Under the AML Law, money laundering is deemed to have occurred where a person intentionally disposes of funds that he knows was generated from a crime by any of the following means (a) converting, transferring or replacing these funds for purpose of concealing or disguising the illegal source of such funds, or assisting any person who participated in committing the original crime from which the funds were generated to escape legal consequences of his or her act; (b) hiding or concealing the real nature of the funds, their source, place, manner of disposing of them, movement, ownership or the rights attached to them; and (c) gaining, possessing or using these funds. A person is liable under the AML Law for any money laundering crime as specified above if such crime is perpetrated in his name or on his account.
With regards to the financing of terrorism, under the AML Law, a person is deemed to have financed terrorism if he has voluntarily directly or indirectly attempted to provide or raise funds for the purpose of using such funds to commit a terrorist act, or provides or raises funds whilst knowing that such funds will finance a terrorist act, or a terrorist organization or person.
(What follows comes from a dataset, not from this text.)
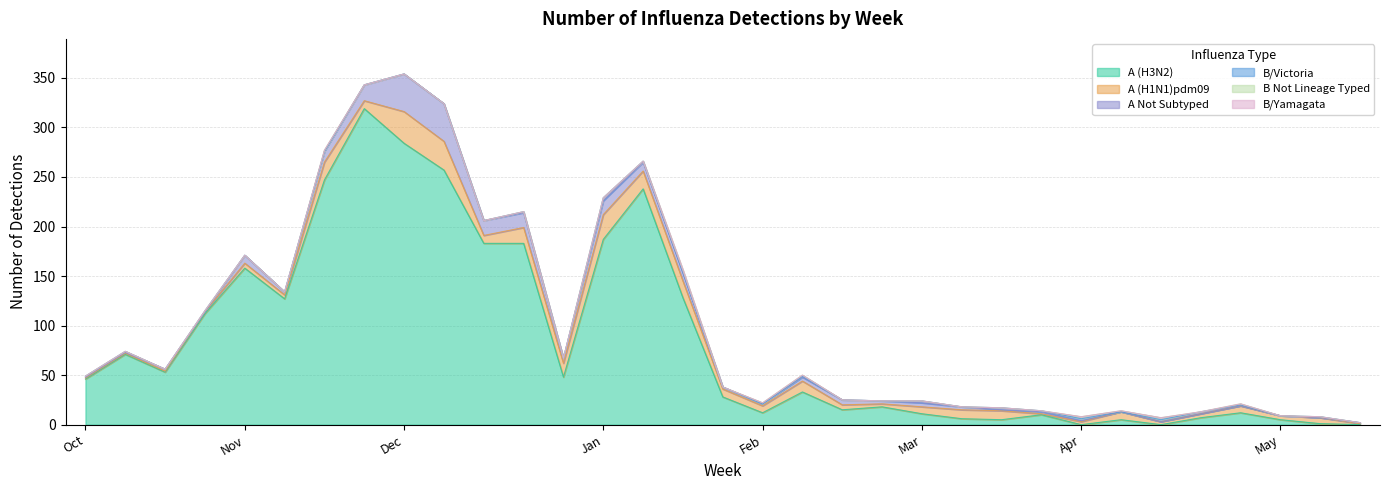

True or false: A (H1N1)pdm09 has a value of 16 at 51.

True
The crime will be established irrespective of whether the terrorist act occurred or not, whether the funds were used to execute or attempt to carry out such act, regardless of the country in which they were committed.
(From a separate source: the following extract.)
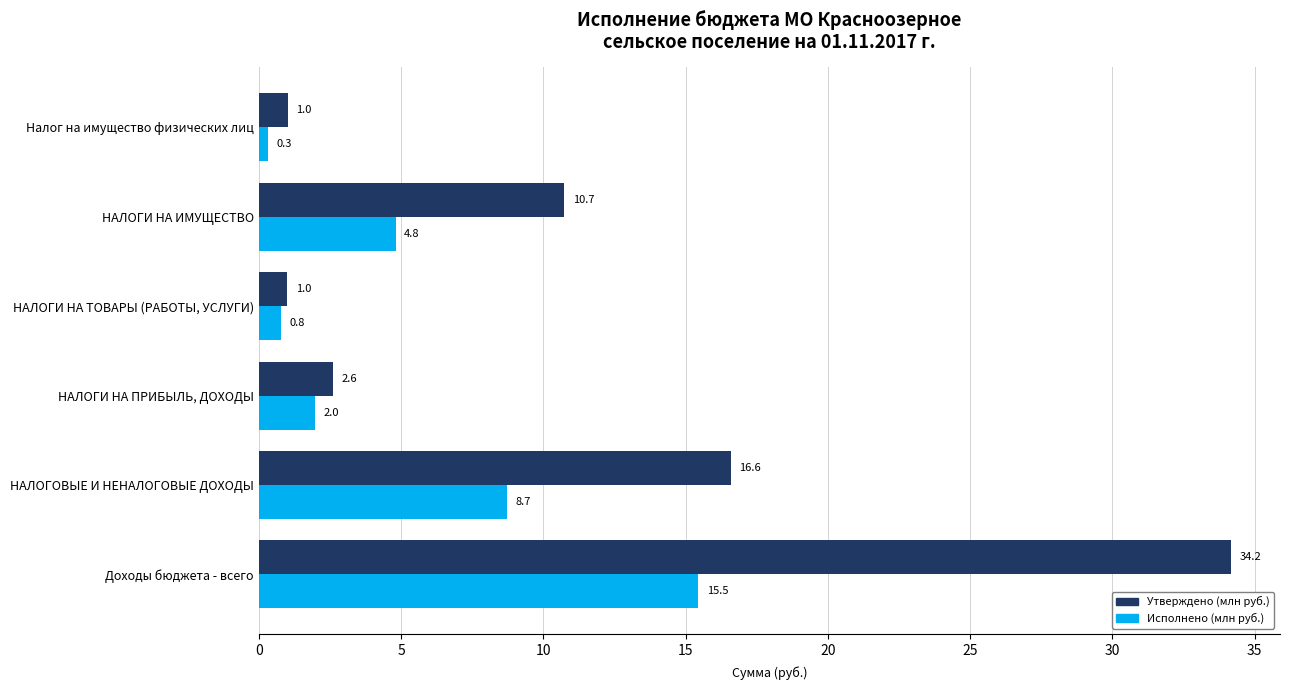

What is the minimum value shown in the chart?

0.3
The anti-money laundering and counter-terrorist financing legal regime in Kuwait is supplemented by the recent amendment to the laws regulating capital markets in Kuwait. The Capital Markets Authority (“CMA”) in Kuwait recently issued decree 72 of 2015 (the “Amended CML Bylaws”) which amended the executive regulations to Law No. 7 of 2010 (the Kuwait Capital Markets Law, the “CML”). The Amended CML Bylaws impose additional obligations on Licensed Persons (defined below) with respect to combating of money laundering and financing of terrorism. The new regulations are intended to (i) enhance the integrity and credibility of the capital markets; and (ii) to protect Licensed Persons and their customers.
“Licensed Persons” are defined in the Amended CML Bylaws as natural or corporate persons that have a license from the CMA to practice any of the following: (a) securities exchange (b) clearing agency (c) investment portfolio manager (d) collective investment schemes (e) investment manager (f) subscription agent (g) custodian (h) broker registered with the CMA (i) investment controller, (j) credit rating agency (k) appraising assets and (l) any other activities designated as securities activities by the CMA (“Securities Activities”). We note that Licensed Persons under the Amended CML Bylaws are considered as “financial institutions” under the AML Law. It is therefore arguable that Licensed Persons must implement both the AML Law and the Amended CML Bylaws in order to be compliant with AML / CTF regulations in Kuwait.
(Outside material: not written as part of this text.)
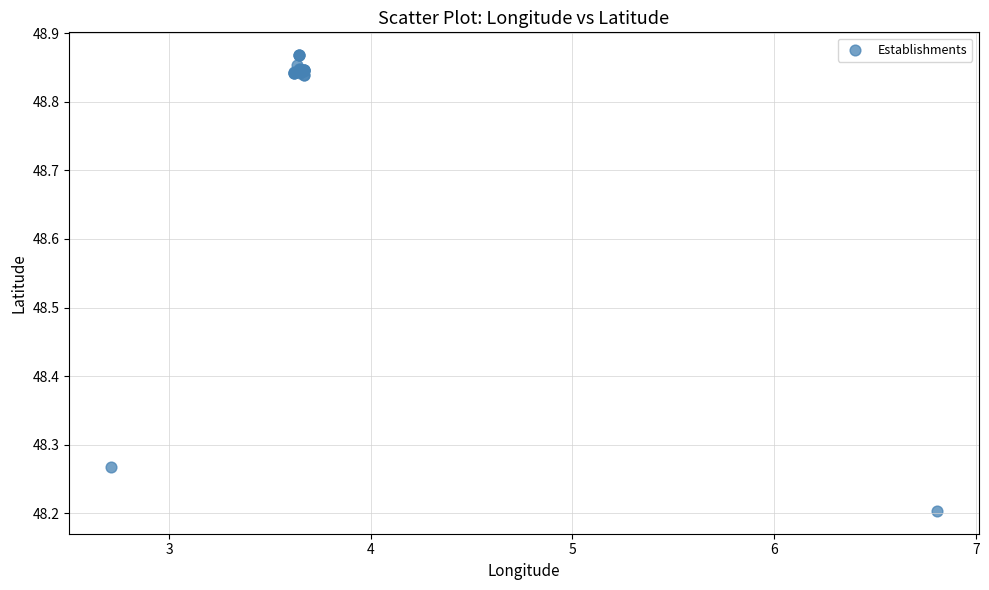

What Y value in the scatter plot is closest to 48?

48.2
(e) Pledges Over Shares in Listed Companies
Whereas previously, enforcement of a pledge over listed shares required a court order, the Amended CML Bylaws provide an exception to this rule. The CMA Bylaws provide that where a borrower is a professional customer and is dealing with banks or financial institutions, the restrictions on sale or acquisition of the securities outside the court do not apply. Therefore, it is now permitted (and required) pursuant to the CMA Bylaws that a pledge agreement provides whether the pledgee has agreed that the pledgor acquires or sells the securities in the event of default by the pledgor.